The excesses of speed and the emergence of a mass consumer society with its corresponding mediascape were overshadowed by the rise of fascism in Japan and Europe. The gravest challenge of the early 20th century was the "increasing proletarisation of the people and the formation of masses, which are two sides of the same process."1 The rapid progress of technologies at the beginning of the century had increased the power of the productive forces while the ownership structures had been conserved.2 This created a pressure cooker society where "the increase in the productive forces through technological progress is pushing towards an unnatural release, which is war. War becomes evidence that society had not been mature enough for the technological means it had at hands."3 According to Benjamin, fascism tried to organise the masses without changing the existing ownership structures. It gave the masses a way of expressing themselves as a politicised mass but within a conservative political economy. "Fascism, therefore, amounted to an aestheticisation of political life. The abuse of the masses which are forced to the ground in the cult of the Führer, is equivalent to the abuse of an apparatus which has been put to service for the creation of cult values."4 This effort, Benjamin continues, can only have one result, which is war. "Speaking from the position of the technology only war is capable of mobilising the full technological potential of an era while conserving at the same time the ownership structures." The new media radio and film are complicit in the creation of the masses.5

Although radio played hardly any role in the rise of the Nazis to power before 1933, due to the heavily regulated and artificially apolitical character of German radio, the Nazis were quick to unleash the full potential of new media once they had seized power through 'democratic' elections. In the 1920ies and 1930ies more and more countries fell into the hands of fascist regimes while Stalin tightened his grip on the Sovietunion. Radio became the medium of choice for the dictators as it allowed them to address the nation as a unified mass, together, yet isolated as individuals or families in front of the apparatus. In a seminal artwork by Paul De Marinis, Firebirds (2004), he puts the voices of Hitler, Stalin, Mussolini and Roosevelt into birdcages. The speeches are transmitted by gas flames modulated by electric fields, a technique which was used in the early 20th century before the invention of loudspeakers. DeMarinis' work both ridicules the dictator as well as it is able to recall the overwhelming power those voices had over people who were turned into a mass by the force field of the electrified aether.

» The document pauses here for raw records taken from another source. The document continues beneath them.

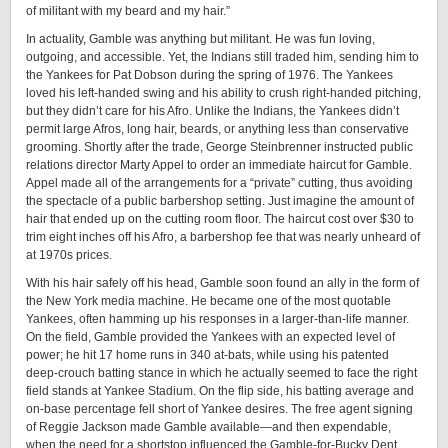
of militant with my beard and my hair.”
In actuality, Gamble was anything but militant. He was fun loving,
outgoing, and accessible. Yet, the Indians still traded him, sending him to
the Yankees for Pat Dobson during the spring of 1976. The Yankees
loved his left-handed swing and his ability to crush right-handed pitching,
but they didn’t care for his Afro. Unlike the Indians, the Yankees didn’t
permit large Afros, long hair, beards, or anything less than conservative
grooming. Shortly after the trade, George Steinbrenner instructed public
relations director Marty Appel to order an immediate haircut for Gamble.
Appel made all of the arrangements for a “private” cutting, thus avoiding
the spectacle of a public barbershop setting. Just imagine the amount of
hair that ended up on the cutting room floor. The haircut cost over $30 to
trim eight inches off his Afro, a barbershop fee that was nearly unheard of
at 1970s prices.
With his hair safely off his head, Gamble soon found an ally in the form of
the New York media machine. He became one of the most quotable
Yankees, often hamming up his responses in a larger-than-life manner.
On the field, Gamble provided the Yankees with an expected level of
power; he hit 17 home runs in 340 at-bats, while using his patented
deep-crouch batting stance in which he actually seemed to face the right
field stands at Yankee Stadium. On the flip side, his batting average and
on-base percentage fell short of Yankee desires. The free agent signing
of Reggie Jackson made Gamble available—and then expendable,
when the need for a shortstop influenced the Gamble-for-Bucky Dent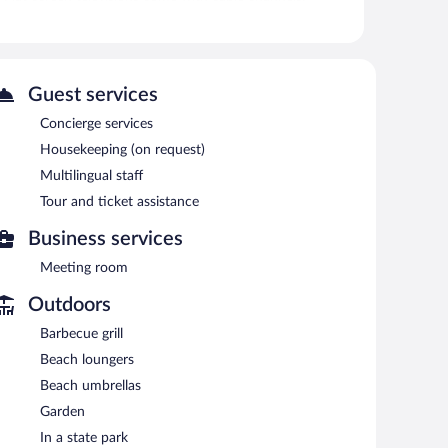
ng is provided on request.
 or nearby; fees may apply.
Guest services
cue grills. Wireless Internet access is complimentary.
aff, and tour/ticket assistance. Limited complimentary
Concierge services
sts can use the indoor pool, outdoor pool, and health club
Housekeeping (on request)
Multilingual staff
Tour and ticket assistance
Business services
Meeting room
Outdoors
Barbecue grill
Beach loungers
Beach umbrellas
Garden
In a state park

  1. cf. Benjamin 1936/1977 (my translation), p.43.
  2. 'Ownership structures' also ment societies ruled by a patriarchic system of abstract fathers which gave young adults little chance to fully grow up so that they suffered psychological damage which made them prone to indoctrination by fascist ideologies, cf. Theweleit 1986.
  3. Benjamin 1936/1977, p. 43 paraphrased.
  4. Ibid, p. 42, (my translation).
  5. According to Benjamin the cinema newsreel has a paticularly high propagandistic potential: "Its capability of being reproduced in great numbers matches its capacity to reproduce the masses." (Ibid, p. 42, footnote 32) The big meetings which were held by the Nazis, sports events, marches, all this is experienced much better through the lens and the possibilities of mechanized perception than live. Mass movements of people suit the camera very well especially if amplified by technics such as unusual angles, the birds eye view, the long shot, the close up, as has been masterfully demonstrated by Nazi propagandist Leni Riefenstahl.